Now in its ninth year, the St. Mary’s County Juneteenth Celebration seems to grow every year. This year’s event at Freedom Plaza in Lexington Park was no exception. A special committee of the Unified Committee for Afro-American Contributions organizes the event. Founder Elmer Brown passed the baton of leadership to his son Michael, who has chaired the committee for the last seven years.

Juneteenth features entertainment, plenty of food and a number of vendors. The opening ceremony also included the awarding of a Pioneers in History to Deacons James and John Somerville and the Citizen of the Year Award to Steve and Dr. Francine Hawkins.

Deacons James, 83, and John, 81, along with their brother, the late Joseph, were the first African American brothers from St. Mary’s County to have been ordained deacons in the Catholic Church.  According to the Juneteenth program, “Deacons are ordained ministers of the Roman Catholic Church and must go through a rigorous eligibility process before they are allowed to serve. They perform various services at the parish level and are regarded as servants of the Pope, as opposed to priests, who are assistants to the Pope.”

Also according to the program, “If I can help somebody, as I pass along, then my living shall not be in vain” has always been the mission of the Hawkins Family. The county natives have “a longstanding tradition of service to humanity and have passionately carried it forward with their child, Stevie-Mari, their seven foster children, their numerous Godchildren, their Ladies and Gentlemen of the Village, their church family, their civic organizations and their business.”

Ret. Army Col. Greg Riley gave welcoming remarks that included a history of Juneteenth. It originated as a celebration of the ending of slavery. On June 19, 1865 Major General Gordon Granger and 1,800 Union Army troops arrived in Galveston, TX and announced the end of the Civil War. Although the Emancipation Proclamation freeing slaves had been issued two years earlier by President Lincoln, the decree had not taken effect in Texas. The celebration has spread to where it is now held all across the country.

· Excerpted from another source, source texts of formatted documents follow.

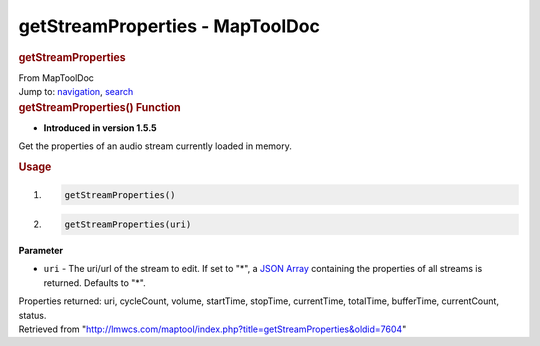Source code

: ================================
getStreamProperties - MapToolDoc
================================

.. contents::
   :depth: 3
..

.. container:: noprint
   :name: mw-page-base

.. container:: noprint
   :name: mw-head-base

.. container:: mw-body
   :name: content

   .. container:: mw-indicators

   .. rubric:: getStreamProperties
      :name: firstHeading
      :class: firstHeading

   .. container:: mw-body-content
      :name: bodyContent

      .. container::
         :name: siteSub

         From MapToolDoc

      .. container::
         :name: contentSub

      .. container:: mw-jump
         :name: jump-to-nav

         Jump to: `navigation <#mw-head>`__, `search <#p-search>`__

      .. container:: mw-content-ltr
         :name: mw-content-text

         .. rubric:: getStreamProperties() Function
            :name: getstreamproperties-function

         .. container:: template_version

            • **Introduced in version 1.5.5**

         .. container:: template_description

            Get the properties of an audio stream currently loaded in
            memory.

         .. rubric:: Usage
            :name: usage

         .. container:: mw-geshi mw-code mw-content-ltr

            .. container:: mtmacro source-mtmacro

               #. .. code-block:: none

                     getStreamProperties()

               #. .. code-block:: none

                     getStreamProperties(uri)

         **Parameter**

         -  ``uri`` - The uri/url of the stream to edit. If set to "*",
            a `JSON Array <JSON_Array>`__ containing the
            properties of all streams is returned. Defaults to "*".

         Properties returned: uri, cycleCount, volume, startTime,
         stopTime, currentTime, totalTime, bufferTime, currentCount,
         status.

      .. container:: printfooter

         Retrieved from
         "http://lmwcs.com/maptool/index.php?title=getStreamProperties&oldid=7604"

During the opening ceremony Reverend Henry Briscoe took a dig at the county commissioners for pulling some of the funding request for Juneteenth. During a budget discussion in March, Commissioner Cynthia Jones (R: 2nd) noted budgets were tight and destined to get even tighter. “We need to focus on core services,” she insisted. At one point during a discussion of providing funding to the UCAC for the Juneteenth celebration, Commissioner Todd Morgan (R: 4th) noted the event was bringing in a number of tourists who were spending money at local hotels and it would be a good investment, Jones responded, “The taxpayers are not seeing any benefit from this investment.”